Independence day is a time to celebrate, right? The Fourth of July is a celebration for most in America, but it’s important to point out that it’s one of the deadliest holidays. From fireworks, to overindulgence and reckless driving there are many factors putting you at risk this Fourth of July holiday.
According to WalletHub, 65% of American’s favorite Fourth of July activity is watching fireworks. An estimated 11,000 of those people were sent to the emergency room for treatment of fireworks-related injuries in 2016, according to the U.S. Consumer Product Safety Commission. On average, 7 fireworks-related deaths occur each year. But, fireworks aren’t the only danger lurking around the July 4 holiday.
With Americans hitting a record high for travel this year there’s bound to be a higher risk of auto-related accidents. In fact, 85 percent of Americans traveling plan to drive to their destination, according to WalletHub. Because of the increase in drivers and an increase in alcohol consumption on July 4, the No. 1 drinking holiday, the risk for fatal car accidents could affect anyone.
July 4 is the single most risky day of the year involving fatal car accidents, particularly drunk driving, according to Value Penguin.
Holidays and holiday weekends increase the risk of injury and death. People are excited, ready to get where they are going and celebrate. While this is natural for a holiday, take precautions and preventative measures to protect yourself and those around you from increased risk.
Fourth of July Safety Tips:
- Fireworks are explosives. Only use fireworks as directed. They are dangerous and play a large role in injuries that occur each Fourth of July season, with 68 percent of fireworks injuries taking place within a month of July4. The CPSC stated that most fireworks-related injuries were associated with misuse or malfunction of fireworks.
- Keep an eye on children. Supervise children using fireworks. Yes, fireworks are fun and fascinating to children, but they can cause serious harm. In 2016, emergency departments treated an estimated 900 injuries associated with sparklers, according to CPSC.
- Consider the environment. If fireworks are a must have for your July 4 celebration, consider ways to minimize the harmful effects they have on the environment. WalletHub states that there is a 42 percent decrease in air quality on July 4 because of fireworks.

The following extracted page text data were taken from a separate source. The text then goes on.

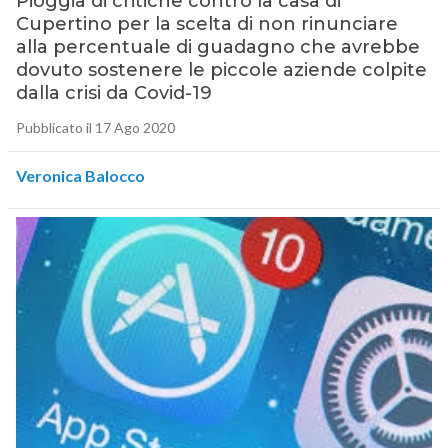
Pioggia di critiche contro la casa di
Cupertino per la scelta di non rinunciare
alla percentuale di guadagno che avrebbe
dovuto sostenere le piccole aziende colpite
dalla crisi da Covid-19
Pubblicato il 17 Ago 2020
Veronica Balocco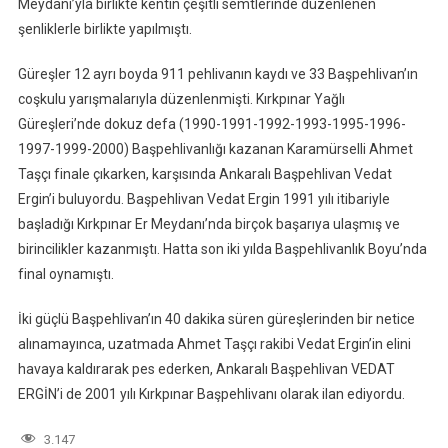
Meydanı’yla birlikte kentin çeşitli semtlerinde düzenlenen
şenliklerle birlikte yapılmıştı.
Güreşler 12 ayrı boyda 911 pehlivanın kaydı ve 33 Başpehlivan’ın
coşkulu yarışmalarıyla düzenlenmişti. Kırkpınar Yağlı
Güreşleri’nde dokuz defa (1990-1991-1992-1993-1995-1996-
1997-1999-2000) Başpehlivanlığı kazanan Karamürselli Ahmet
Taşçı finale çıkarken, karşısında Ankaralı Başpehlivan Vedat
Ergin’i buluyordu. Başpehlivan Vedat Ergin 1991 yılı itibariyle
başladığı Kırkpınar Er Meydanı’nda birçok başarıya ulaşmış ve
birincilikler kazanmıştı. Hatta son iki yılda Başpehlivanlık Boyu’nda
final oynamıştı.
İki güçlü Başpehlivan’ın 40 dakika süren güreşlerinden bir netice
alınamayınca, uzatmada Ahmet Taşçı rakibi Vedat Ergin’in elini
havaya kaldırarak pes ederken, Ankaralı Başpehlivan VEDAT
ERGİN’i de 2001 yılı Kırkpınar Başpehlivanı olarak ilan ediyordu.
3.147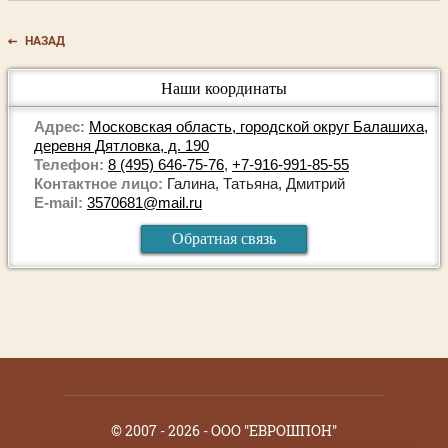
НАЗАД
Наши координаты
Адрес:
Московская область, городской округ Балашиха,
деревня Дятловка, д. 190
Телефон:
8 (495) 646-75-76
,
+7-916-991-85-55
Контактное лицо:
Галина, Татьяна, Дмитрий
E-mail:
3570681@mail.ru
Обратная связь
© 2007 - 2026 - ООО "ЕВРОШПОН"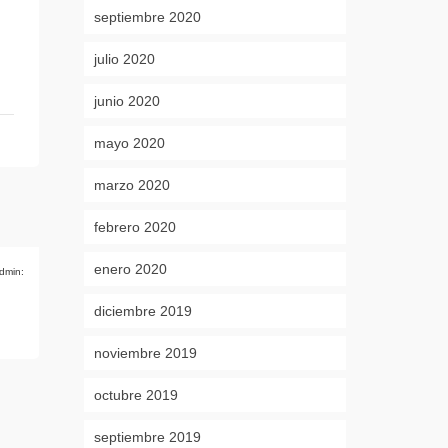
septiembre 2020
julio 2020
junio 2020
mayo 2020
marzo 2020
febrero 2020
enero 2020
dmin:
diciembre 2019
noviembre 2019
octubre 2019
septiembre 2019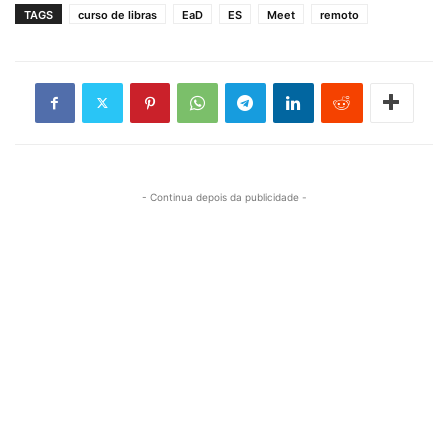
TAGS
curso de libras
EaD
ES
Meet
remoto
- Continua depois da publicidade -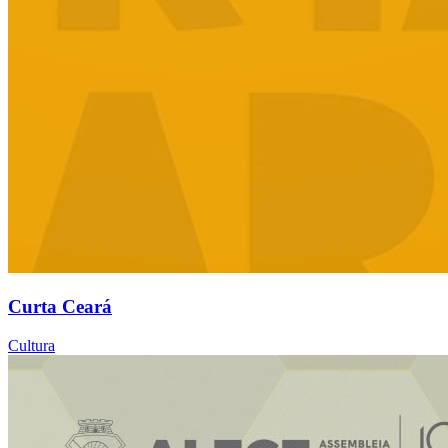
Curta Ceará
Cultura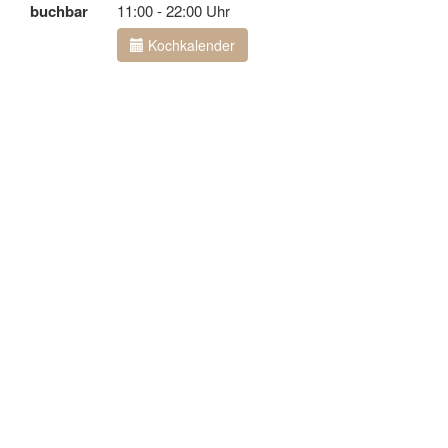
buchbar
11:00 - 22:00 Uhr
Kochkalender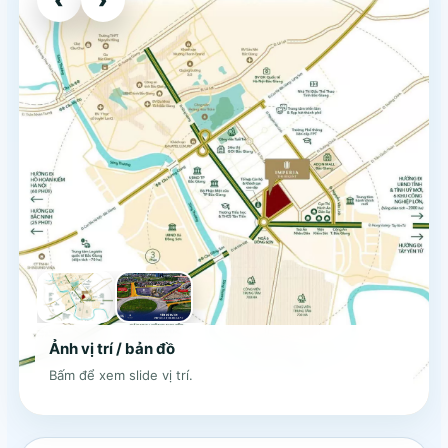
Ảnh vị trí / bản đồ
Bấm để xem slide vị trí.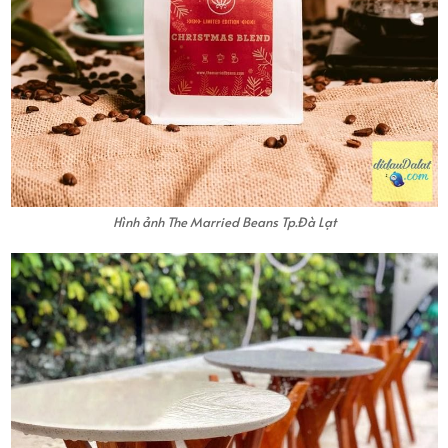
Hình ảnh The Married Beans Tp.Đà Lạt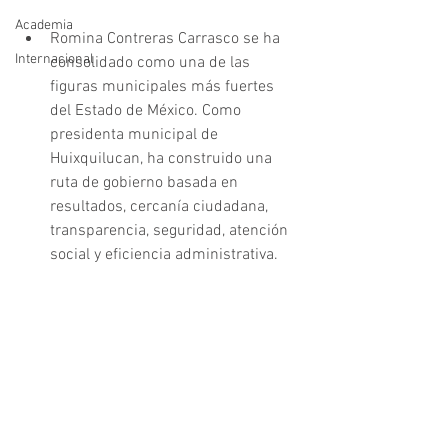
Academia
Romina Contreras Carrasco se ha 
Internacional
consolidado como una de las 
figuras municipales más fuertes 
del Estado de México. Como 
presidenta municipal de 
Huixquilucan, ha construido una 
ruta de gobierno basada en 
resultados, cercanía ciudadana, 
transparencia, seguridad, atención 
social y eficiencia administrativa.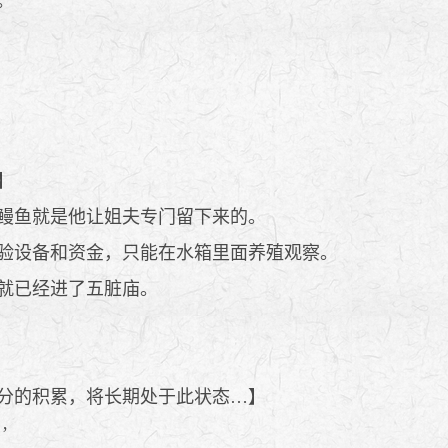
。
】
鳗鱼就是他让姐夫专门留下来的。
验设备和资金，只能在水箱里面养殖观察。
就已经进了五脏庙。
分的积累，将长期处于此状态…】
’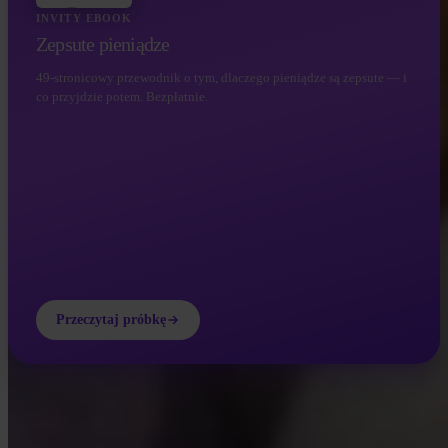
INVITY EBOOK
Zepsute pieniądze
49-stronicowy przewodnik o tym, dlaczego pieniądze są zepsute — i
co przyjdzie potem. Bezpłatnie.
Przeczytaj próbkę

Attend a firework show near you rather than setting off fireworks at home to reduce pollution.
- Properly dispose of fireworks. Clean up remains as soon as possible. Wet them down and place in a metal trash can until the next day. This is important in ensuring the fire is completely extinguished.
- Travel safely. With the added traffic and anticipation, roads can become dangerous. Added vehicles on roads contributes to higher accidents. Always be sure children are in the back seat, safely strapped into seatbelts. Be aware of drivers around you and always have a plan to get home safely.
- Don’t overindulge. Americans drink more on July fourth than any other holiday. In 2016, beer sales reached over $1 billion on July fourth. Mixing alcohol with many July fourth activities, such as swimming and fireworks, can be very dangerous. Monitor your alcohol intake and never drink and drive.